I couldn't follow Inafune's answer about why this was a good idea, but the part about it being a tough sell blew my mind. He said he told them it would cost X amount, and "They said no. They said no very quickly." So then he told him some lower number, but they said no again. So then he had the two teams start working on the game, even though he had no authority to do so. He had them keep at it "for six months...maybe longer." He then showed Capcom management and said "Look, aren't these games fun?" Capcom management still said they could not sell these games. He  kept fighting them and somehow eventually convinced them. Again, I'm not making this up.

A prominent game designer later told me that Inafune told Capcom management he was working on a driving game during this time, to hide Dead Rising and Lost Planet, but Inafune didn't a mention that in the talk.

Another question: "The save system in Dead Rising met with much disapproval and bad reviews. If you could go back in time and change it, would you?" Inafune said that people cannot go back in time, so it doesn't really matter. If he could though, he would not change it because he has no regrets and the player should just accept it. He then told a story about how in that game, you must save the game by going to a bathroom (inside the game). He originally told the team that he wanted the game to be more realistic by requiring the player to sleep and use the bathroom. He thought you should have to do that. The team hated this idea, refused to implement it, and ignored him. Later when they made the save system, they put it in the bathrooms as a way to give an inch on the whole bathroom idea.

I knew Clint Hocking (Splinter Cell) would give a good lecture, but I didn't expect it to be possibly the best one of the Conference. He talked about how some games explore a physical space (we have lots of those!) while others allow us to explore a system. He even quoted my book with the line "Playing to win is exploring." It's exploring the system of a game to find effective strategies. Anyway, he went on to say that one system we never really seem to explore is a system of morality. 22 years ago Ultimta 4 kind of tried to do this by measuring your valor, humility, etc. It also tried to do some fake 3D. It sort of sucked at both, but it tried. 22 years later, we have iterated the hell out of 3D to the point where it's awesome. We're nowhere on exploring moral/ethical spaces in games. KOTOR doesn't count.

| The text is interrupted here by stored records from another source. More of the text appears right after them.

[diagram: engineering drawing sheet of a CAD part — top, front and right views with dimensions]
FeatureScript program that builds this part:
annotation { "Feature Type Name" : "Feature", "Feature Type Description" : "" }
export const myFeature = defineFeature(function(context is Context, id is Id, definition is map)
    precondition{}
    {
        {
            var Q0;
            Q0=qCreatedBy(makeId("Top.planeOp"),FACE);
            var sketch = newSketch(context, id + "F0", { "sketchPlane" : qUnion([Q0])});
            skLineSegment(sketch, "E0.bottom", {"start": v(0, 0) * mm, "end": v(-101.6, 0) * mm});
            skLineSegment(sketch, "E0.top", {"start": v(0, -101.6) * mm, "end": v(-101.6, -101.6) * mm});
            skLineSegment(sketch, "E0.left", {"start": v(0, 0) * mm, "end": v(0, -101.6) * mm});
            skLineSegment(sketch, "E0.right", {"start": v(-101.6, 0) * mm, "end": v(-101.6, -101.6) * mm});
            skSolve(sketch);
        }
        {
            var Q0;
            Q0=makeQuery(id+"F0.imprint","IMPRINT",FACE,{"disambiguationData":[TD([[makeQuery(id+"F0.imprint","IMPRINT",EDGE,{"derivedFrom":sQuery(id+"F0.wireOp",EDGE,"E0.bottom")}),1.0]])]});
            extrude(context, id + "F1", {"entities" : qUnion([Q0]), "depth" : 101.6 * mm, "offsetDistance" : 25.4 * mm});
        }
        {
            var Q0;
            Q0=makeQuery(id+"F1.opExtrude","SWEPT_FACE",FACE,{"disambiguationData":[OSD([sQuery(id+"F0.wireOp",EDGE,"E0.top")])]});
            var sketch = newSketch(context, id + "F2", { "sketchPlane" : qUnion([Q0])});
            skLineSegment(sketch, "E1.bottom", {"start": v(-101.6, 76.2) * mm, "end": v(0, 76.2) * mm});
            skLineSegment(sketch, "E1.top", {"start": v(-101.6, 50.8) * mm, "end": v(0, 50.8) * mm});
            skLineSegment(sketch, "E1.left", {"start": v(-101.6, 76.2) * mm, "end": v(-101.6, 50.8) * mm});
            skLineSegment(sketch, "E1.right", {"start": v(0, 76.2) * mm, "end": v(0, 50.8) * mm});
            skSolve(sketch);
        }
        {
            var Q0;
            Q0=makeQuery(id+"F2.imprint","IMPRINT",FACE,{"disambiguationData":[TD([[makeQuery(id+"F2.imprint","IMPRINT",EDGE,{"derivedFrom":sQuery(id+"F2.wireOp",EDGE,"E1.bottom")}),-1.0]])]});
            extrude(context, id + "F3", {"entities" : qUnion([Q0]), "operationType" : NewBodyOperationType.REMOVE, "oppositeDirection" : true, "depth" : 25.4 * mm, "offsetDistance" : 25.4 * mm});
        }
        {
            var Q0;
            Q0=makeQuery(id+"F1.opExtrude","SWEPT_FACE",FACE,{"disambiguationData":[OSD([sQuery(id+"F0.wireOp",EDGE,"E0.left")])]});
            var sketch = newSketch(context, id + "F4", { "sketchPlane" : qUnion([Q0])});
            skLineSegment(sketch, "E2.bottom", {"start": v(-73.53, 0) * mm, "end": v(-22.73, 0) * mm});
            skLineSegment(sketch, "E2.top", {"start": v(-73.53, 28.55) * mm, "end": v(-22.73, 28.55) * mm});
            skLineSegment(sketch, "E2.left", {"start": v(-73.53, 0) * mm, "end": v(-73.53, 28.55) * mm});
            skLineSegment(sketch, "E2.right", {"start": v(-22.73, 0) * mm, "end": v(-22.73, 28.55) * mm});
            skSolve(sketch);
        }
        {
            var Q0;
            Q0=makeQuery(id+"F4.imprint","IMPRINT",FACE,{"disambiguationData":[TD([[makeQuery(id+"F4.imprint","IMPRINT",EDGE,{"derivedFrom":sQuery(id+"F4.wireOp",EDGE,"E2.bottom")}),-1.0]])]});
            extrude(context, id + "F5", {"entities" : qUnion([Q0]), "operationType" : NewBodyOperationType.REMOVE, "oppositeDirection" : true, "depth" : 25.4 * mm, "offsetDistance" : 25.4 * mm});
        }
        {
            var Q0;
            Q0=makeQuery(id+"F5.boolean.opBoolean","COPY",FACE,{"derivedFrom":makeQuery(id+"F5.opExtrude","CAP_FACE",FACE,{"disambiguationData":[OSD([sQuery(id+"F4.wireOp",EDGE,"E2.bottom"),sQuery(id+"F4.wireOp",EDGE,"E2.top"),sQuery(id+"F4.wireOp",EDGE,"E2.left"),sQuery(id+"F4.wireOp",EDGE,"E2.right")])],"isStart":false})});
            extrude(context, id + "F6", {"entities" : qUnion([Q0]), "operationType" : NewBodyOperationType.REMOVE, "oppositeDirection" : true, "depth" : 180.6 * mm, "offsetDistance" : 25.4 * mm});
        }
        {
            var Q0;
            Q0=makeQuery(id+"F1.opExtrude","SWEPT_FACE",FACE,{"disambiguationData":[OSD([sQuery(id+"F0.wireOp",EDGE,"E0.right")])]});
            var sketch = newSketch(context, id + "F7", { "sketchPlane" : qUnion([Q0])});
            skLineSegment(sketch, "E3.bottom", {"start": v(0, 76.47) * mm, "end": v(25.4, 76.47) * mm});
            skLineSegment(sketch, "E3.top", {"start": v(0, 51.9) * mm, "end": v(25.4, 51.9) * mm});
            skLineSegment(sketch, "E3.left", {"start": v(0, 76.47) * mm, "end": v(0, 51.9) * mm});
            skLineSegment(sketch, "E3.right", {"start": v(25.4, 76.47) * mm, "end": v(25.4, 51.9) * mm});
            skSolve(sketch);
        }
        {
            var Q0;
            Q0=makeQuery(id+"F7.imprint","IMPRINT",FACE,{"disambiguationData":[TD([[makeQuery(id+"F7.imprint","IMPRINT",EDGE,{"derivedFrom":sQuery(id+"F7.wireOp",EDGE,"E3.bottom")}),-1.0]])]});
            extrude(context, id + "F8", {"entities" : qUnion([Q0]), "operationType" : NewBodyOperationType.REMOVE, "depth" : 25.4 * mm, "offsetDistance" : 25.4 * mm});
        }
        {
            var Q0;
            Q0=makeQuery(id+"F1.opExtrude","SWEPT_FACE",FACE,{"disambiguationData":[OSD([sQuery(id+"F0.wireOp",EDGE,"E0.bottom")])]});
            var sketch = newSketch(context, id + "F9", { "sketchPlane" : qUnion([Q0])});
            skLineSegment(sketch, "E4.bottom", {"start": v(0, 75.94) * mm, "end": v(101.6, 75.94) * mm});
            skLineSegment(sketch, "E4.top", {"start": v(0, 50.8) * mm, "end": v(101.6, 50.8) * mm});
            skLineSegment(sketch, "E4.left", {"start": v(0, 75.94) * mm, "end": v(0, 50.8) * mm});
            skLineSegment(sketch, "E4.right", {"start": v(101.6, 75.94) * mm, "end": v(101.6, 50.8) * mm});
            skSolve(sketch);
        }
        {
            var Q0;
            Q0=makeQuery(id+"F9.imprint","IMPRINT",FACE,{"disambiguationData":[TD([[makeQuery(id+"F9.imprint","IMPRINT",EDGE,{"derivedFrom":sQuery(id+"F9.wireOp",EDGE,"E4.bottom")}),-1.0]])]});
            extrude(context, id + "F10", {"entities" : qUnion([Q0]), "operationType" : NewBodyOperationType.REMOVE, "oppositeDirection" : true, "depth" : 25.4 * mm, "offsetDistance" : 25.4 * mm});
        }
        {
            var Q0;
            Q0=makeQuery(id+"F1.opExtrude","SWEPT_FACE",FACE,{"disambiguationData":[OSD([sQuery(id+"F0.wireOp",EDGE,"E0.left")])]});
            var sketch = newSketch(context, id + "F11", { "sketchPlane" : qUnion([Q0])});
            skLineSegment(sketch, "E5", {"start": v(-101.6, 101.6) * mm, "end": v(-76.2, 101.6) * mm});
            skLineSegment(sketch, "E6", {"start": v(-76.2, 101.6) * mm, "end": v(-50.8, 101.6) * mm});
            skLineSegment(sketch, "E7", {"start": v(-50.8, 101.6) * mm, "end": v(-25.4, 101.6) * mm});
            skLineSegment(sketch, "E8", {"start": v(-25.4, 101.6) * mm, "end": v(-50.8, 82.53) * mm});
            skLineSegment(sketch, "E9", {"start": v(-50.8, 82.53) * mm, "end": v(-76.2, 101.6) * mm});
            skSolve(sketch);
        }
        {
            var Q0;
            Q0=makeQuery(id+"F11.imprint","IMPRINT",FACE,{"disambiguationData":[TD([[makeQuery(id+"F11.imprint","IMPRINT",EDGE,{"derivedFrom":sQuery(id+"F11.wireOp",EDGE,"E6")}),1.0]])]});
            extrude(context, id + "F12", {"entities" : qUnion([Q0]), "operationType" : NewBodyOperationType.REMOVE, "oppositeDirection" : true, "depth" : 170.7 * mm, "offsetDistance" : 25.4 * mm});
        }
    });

He even went as far as to say that the game Spiderman 2 (a game he really likes) did a big disservice to the license. Spiderman's premise is that "Great power brings great responsiblity," but that the game only offers great power with zero sense of responsibility. That isn't even Spiderman, Hocking says.

Games are accused of teaching things like murder, mugging, rape and so forth. Hocking says games aren't teaching those things because they aren't teaching much of anything, on the whole. They aren't SAYING anything. He proposes that games actually start to clean up their act, and he didn't mean by not having GTA anymore. He meant by starting to explore what a game about exploring morality would really be like. This is exactly the topic I am interested in, so this really, really caught my eye. I had the fortune of having dinner with Clint and discussing this further.

It's late and there's more tomorrow, so I'll sign off.